Most of the programs are screening several filmmakers work, with total running times adding up to a little more than three hours, at the longest. One exception is Friday's showing of Christian De Rezendes's Branches, a three-hour documentary about the North Smithfield Class of 1993.

Lupo says he is looking forward to Thursday evening's "Local Sightings Festival of the Bizarre and the Insane," by various filmmakers and compiled by David Klieler. Perhaps the most nostalgic local entry is Jim Wolpaw's Complex World, the feature filmed at Lupo's and which Rich Lupo raised most of the money for.

"Just for fun we'll also be showing his Bo Diddley documentary [Cobra Snake for a Necktie]," Lupo says. "As far as what he's doing now, he's going to show an excerpt of a work in progress. It's a documentary concerning the life and work of Emily Dickinson that he and Steve Gentile are working on." Laura also has some endorsements. "I think that Saturday night's program is pretty explosive. Emergency Broadcast Network are always good -- they do some experimental video work. There's some work by X-PREZ, which is a collaborative video group -- one of the guys in that is an adjunct professor at Brown, of video arts. That stuff is really good," she says and goes on to cite other favorites.

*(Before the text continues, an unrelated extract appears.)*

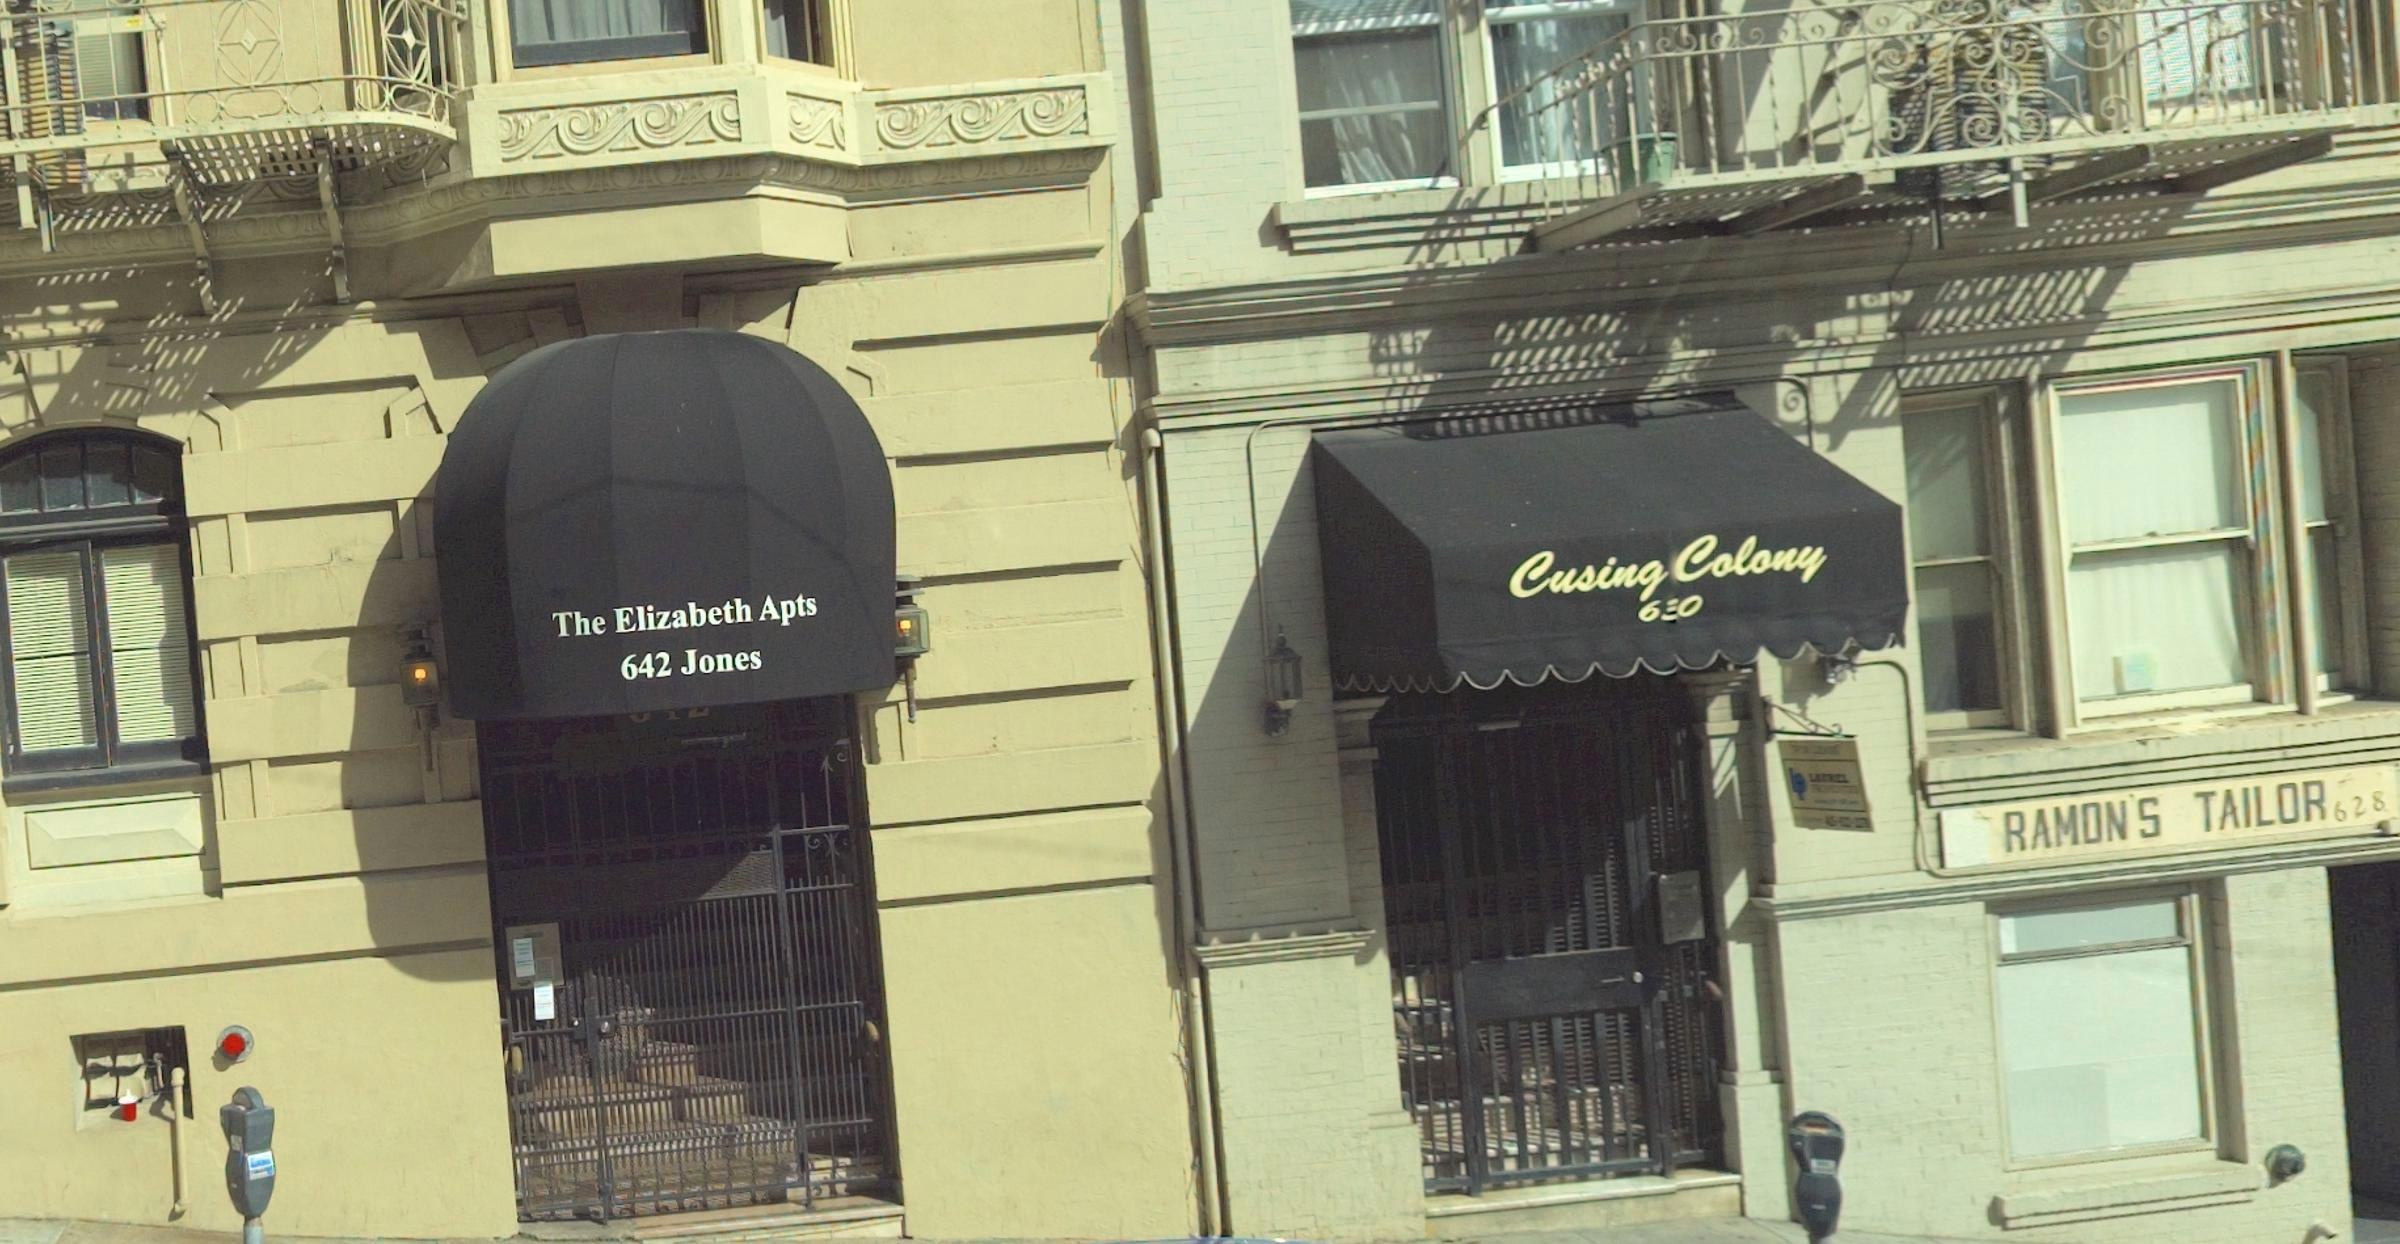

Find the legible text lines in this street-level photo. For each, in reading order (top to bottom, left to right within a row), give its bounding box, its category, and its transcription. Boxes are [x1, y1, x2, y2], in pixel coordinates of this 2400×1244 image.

Another special inclusion will be four short films by Marjorie Keller, the professor of filmmaking at the University of Rhode Island who died in 1994. The chairperson of the festival sub-committee, Carolyn Testa, suggested them as experimental films that have gotten greater recognition elsewhere than locally. Several of Keller's films opened a 1993 forum on independent and avant-garde films at the Museum of Modern Art. But with all the talk of experimental and avant-garde, Lupo is concerned we might get the idea that the evenings won't be fun. "I don't want people to go to this thinking it's a scholastic exercise. It's films. They'll get over around 10 or 11 o'clock, and then anyone that wants to hang around and talk about the filmmaking process is certainly welcome to," he says. "I don't want to scare anyone away from this."

Soon, though, he thinks about the work he's seen screened and gets optimistic again. "It'll be an unbelievable accomplishment to have a suburban couple from Attleboro see some student work," he foresees with a glint in his eye.